Secara umum apa yang disampaikan oleh sebagian kaum muslimin itu benar adanya, salat mempunyai waktu-waktu yang sudah ditentukan. Namun mungkin mereka belum mengetahui bahwa selain kaedah umum itu, ada lagi semacam kaedah khusus yang menyebutkan bahwa salat tetap diwajibkan sekalipun waktunya telah habis.
Pelaksanaan salat seperti ini disebut dengan salat qadha, yaitu melakukan salat di luar waktunya. Pendapat ini bukannya tidak berdalil, namun pernah dilakukan langsung oleh Nabi Muhammad Saw sendiri yang kemudian dijadikan rujukan dan dalil oleh para ulama.
Syekh Zainuddin al-Malibari dalam karyanya Fathul Mu’in menjelaskan rincian terkait qadha salat ini. Beliau membaginya menjadi dua kategori. Pertama, qadha salat yang wajib disegerakan, yaitu bagi orang yang sengaja meninggalkannya. Bahkan orang ini, menurut beliau, harus menggunakan waktu luangnya untuk mengqadha semua salat yang pernah ia tinggalkan secara sengaja.
Kedua, qadha salat yang sunah untuk disegerakan, yaitu qadha salat bagi orang yang tidak sengaja meninggalkannya seperti misalnya ketiduran yang tidak sembrono, lupa, ataupun hal lain yang membuat dia tidak sengaja untuk meninggalkannya.

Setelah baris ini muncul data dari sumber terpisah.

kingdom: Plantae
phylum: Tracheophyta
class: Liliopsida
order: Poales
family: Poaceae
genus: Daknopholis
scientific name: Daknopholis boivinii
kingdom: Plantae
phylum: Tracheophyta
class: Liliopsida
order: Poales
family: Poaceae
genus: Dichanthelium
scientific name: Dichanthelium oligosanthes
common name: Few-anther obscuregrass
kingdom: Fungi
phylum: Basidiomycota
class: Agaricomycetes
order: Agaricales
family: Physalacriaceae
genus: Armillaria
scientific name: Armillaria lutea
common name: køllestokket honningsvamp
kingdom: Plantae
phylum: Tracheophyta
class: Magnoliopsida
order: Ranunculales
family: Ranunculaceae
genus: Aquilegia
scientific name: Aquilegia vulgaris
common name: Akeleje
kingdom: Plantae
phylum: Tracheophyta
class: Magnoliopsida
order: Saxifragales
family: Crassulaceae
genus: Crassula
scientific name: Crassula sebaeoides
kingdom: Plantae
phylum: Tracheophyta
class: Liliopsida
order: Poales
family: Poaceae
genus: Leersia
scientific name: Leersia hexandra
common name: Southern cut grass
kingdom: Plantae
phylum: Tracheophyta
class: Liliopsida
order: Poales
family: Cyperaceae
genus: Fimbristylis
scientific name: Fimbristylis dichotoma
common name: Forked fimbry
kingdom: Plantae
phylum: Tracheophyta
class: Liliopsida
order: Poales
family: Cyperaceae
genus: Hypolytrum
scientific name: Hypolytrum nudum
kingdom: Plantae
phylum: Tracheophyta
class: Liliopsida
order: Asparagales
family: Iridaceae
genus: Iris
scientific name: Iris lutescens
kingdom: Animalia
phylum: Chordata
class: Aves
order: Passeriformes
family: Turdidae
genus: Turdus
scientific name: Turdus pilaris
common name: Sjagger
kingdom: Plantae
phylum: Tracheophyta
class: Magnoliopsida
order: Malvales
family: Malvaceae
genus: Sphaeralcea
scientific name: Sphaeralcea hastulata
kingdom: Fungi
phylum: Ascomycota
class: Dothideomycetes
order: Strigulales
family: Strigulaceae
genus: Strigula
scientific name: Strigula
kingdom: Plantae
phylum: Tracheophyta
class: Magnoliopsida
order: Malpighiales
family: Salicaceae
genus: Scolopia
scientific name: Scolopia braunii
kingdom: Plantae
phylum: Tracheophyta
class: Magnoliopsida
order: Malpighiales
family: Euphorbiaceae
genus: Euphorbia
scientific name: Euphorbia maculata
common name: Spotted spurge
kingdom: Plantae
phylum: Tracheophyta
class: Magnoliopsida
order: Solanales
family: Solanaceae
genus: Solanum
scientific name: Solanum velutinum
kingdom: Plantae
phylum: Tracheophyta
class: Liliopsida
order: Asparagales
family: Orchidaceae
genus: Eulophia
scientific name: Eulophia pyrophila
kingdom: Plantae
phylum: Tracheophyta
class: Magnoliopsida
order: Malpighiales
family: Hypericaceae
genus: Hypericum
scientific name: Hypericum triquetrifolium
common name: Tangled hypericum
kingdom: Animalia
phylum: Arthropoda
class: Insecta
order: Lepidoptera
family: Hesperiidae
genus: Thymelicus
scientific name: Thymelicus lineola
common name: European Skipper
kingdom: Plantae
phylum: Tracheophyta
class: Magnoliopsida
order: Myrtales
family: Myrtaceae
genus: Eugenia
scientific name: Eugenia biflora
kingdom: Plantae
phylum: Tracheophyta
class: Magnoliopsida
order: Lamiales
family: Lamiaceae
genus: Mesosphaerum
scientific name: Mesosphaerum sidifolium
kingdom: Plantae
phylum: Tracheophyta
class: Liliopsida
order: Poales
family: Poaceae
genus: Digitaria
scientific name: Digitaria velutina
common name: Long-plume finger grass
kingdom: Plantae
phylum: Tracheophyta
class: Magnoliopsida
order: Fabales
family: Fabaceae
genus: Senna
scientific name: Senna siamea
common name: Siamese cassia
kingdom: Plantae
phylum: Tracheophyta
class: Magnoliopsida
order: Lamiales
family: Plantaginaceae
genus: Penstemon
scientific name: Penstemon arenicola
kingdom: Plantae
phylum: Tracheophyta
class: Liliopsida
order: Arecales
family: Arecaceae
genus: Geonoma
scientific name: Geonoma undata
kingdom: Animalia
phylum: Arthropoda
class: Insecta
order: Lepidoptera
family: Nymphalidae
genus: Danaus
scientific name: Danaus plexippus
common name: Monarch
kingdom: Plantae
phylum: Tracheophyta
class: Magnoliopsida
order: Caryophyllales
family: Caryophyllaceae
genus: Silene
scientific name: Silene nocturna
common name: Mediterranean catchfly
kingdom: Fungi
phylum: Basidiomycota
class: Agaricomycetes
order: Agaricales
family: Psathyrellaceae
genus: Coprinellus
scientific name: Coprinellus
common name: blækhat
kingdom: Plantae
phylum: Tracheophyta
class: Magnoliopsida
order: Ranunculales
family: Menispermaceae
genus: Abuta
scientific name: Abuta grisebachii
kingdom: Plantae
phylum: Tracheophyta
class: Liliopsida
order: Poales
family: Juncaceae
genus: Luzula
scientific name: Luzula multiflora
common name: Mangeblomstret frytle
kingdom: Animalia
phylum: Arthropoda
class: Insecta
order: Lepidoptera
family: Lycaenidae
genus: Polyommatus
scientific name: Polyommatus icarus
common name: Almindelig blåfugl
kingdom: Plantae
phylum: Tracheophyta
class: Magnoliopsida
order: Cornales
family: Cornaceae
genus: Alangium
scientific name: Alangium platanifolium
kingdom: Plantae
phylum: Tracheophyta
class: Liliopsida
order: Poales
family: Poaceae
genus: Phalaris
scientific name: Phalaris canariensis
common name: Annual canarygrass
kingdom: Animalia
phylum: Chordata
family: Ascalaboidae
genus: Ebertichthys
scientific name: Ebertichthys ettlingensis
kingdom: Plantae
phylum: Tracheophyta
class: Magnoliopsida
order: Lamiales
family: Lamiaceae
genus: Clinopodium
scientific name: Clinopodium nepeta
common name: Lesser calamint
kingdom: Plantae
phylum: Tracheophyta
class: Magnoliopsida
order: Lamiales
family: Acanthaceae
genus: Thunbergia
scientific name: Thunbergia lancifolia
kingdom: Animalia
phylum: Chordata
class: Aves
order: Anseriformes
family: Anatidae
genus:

Namun uniknya, pendapat beliau ini dikritisi oleh sebagian kalangan yang menyatakan bahwa syariat mengqadha salat ini tidak pernah ada pada masa Nabi serta tidak pernah dicontohkan oleh para ulama salafus saleh. Bahkan tidak jarang juga sebagian mereka menganggap qadha salat ini adalah bagian dari perkara bid’ah yang diada-adakan dan pelakunya tidak akan mendapatkan pahala sama sekali.
Tentunya kita bertanya-tanya, benarkah Nabi dan para sahabat tidak pernah melakukan hal itu? atau apakah Nabi pernah melarang kaum muslimin untuk mengqadha salat yang pernah mereka tinggalkan? Menarik untuk kita bahas.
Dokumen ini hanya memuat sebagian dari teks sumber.